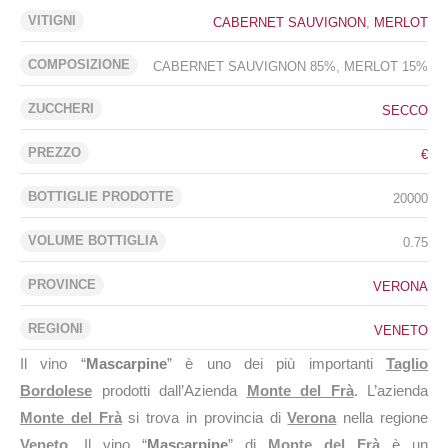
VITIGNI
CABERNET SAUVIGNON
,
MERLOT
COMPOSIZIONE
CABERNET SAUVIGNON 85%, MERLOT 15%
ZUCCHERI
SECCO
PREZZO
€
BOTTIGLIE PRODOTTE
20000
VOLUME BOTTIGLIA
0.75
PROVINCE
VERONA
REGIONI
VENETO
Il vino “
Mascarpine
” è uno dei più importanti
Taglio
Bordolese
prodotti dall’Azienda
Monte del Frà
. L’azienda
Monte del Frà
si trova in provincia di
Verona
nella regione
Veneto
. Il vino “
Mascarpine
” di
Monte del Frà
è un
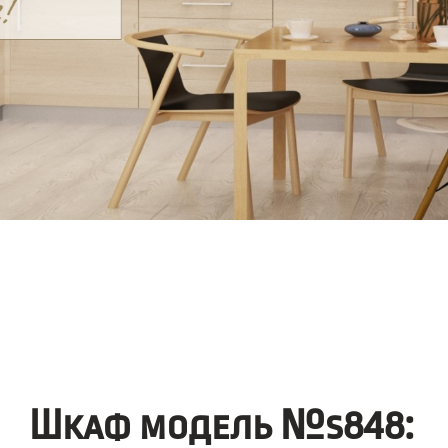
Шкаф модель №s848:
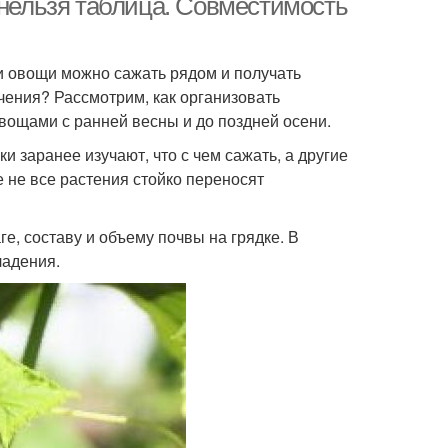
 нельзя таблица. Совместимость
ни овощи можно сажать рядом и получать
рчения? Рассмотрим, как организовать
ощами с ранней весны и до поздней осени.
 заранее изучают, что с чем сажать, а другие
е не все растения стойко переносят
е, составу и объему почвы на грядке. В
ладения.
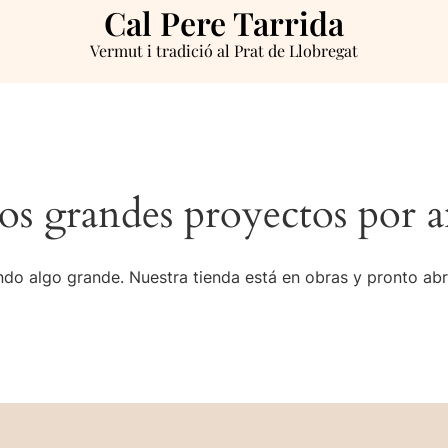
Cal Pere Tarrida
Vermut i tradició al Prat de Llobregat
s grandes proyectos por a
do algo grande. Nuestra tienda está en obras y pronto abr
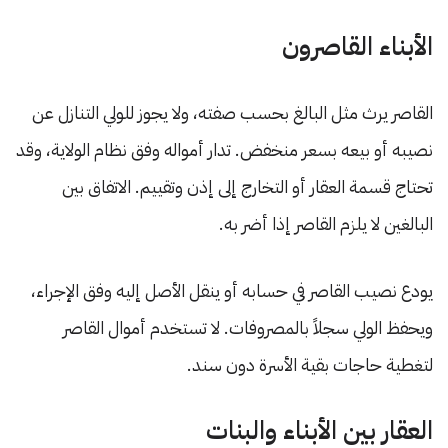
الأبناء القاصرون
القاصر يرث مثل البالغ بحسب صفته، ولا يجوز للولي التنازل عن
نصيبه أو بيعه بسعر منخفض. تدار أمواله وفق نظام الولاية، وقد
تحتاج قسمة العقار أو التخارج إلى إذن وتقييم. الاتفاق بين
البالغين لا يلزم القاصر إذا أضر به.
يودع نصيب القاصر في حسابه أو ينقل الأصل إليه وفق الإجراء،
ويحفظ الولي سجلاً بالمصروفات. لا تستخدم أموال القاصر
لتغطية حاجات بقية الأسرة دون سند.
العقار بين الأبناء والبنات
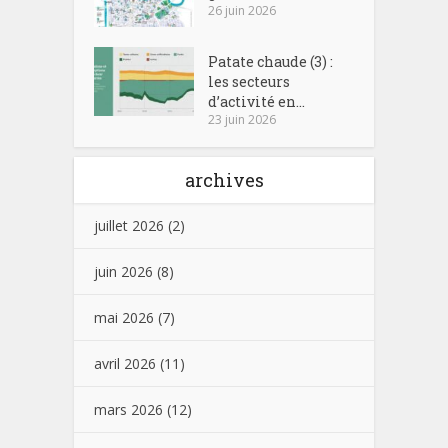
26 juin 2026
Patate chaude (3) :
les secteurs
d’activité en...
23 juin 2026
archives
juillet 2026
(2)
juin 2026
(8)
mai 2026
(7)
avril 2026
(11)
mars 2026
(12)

--

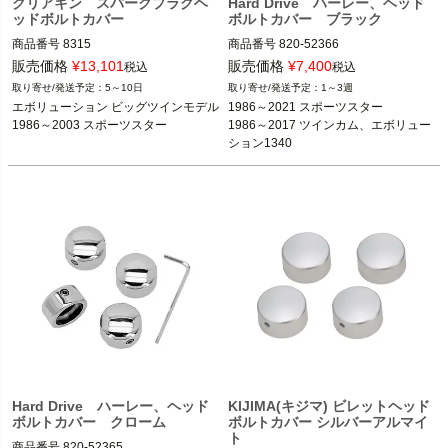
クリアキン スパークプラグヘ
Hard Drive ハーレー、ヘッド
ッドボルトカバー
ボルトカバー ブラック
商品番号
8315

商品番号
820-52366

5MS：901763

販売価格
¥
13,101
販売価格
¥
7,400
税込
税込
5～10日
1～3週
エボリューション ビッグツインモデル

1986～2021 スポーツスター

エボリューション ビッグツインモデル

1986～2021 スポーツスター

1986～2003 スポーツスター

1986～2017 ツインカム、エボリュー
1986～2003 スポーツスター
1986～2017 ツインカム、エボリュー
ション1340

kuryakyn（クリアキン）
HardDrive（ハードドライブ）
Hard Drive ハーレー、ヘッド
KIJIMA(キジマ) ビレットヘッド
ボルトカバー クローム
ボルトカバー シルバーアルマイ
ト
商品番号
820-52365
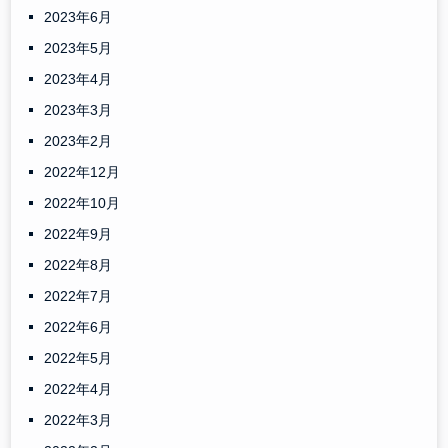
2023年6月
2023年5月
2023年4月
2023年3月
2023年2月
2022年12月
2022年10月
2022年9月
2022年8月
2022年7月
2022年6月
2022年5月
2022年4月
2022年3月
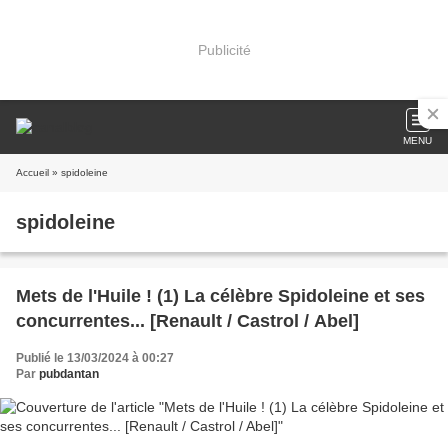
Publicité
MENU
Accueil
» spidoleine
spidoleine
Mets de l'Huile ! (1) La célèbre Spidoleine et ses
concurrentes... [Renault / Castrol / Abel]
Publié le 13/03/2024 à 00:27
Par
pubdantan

Task item.
Of the lines above, copy only those from the one holding "рчения? Рассмотрим, как организовать" to the one holding "s grandes proyectos por a", both included, and exclude every image.

Finished exercise.
рчения? Рассмотрим, как организовать
ощами с ранней весны и до поздней осени.
 заранее изучают, что с чем сажать, а другие
е не все растения стойко переносят
е, составу и объему почвы на грядке. В
ладения.
Cal Pere Tarrida
Vermut i tradició al Prat de Llobregat
s grandes proyectos por a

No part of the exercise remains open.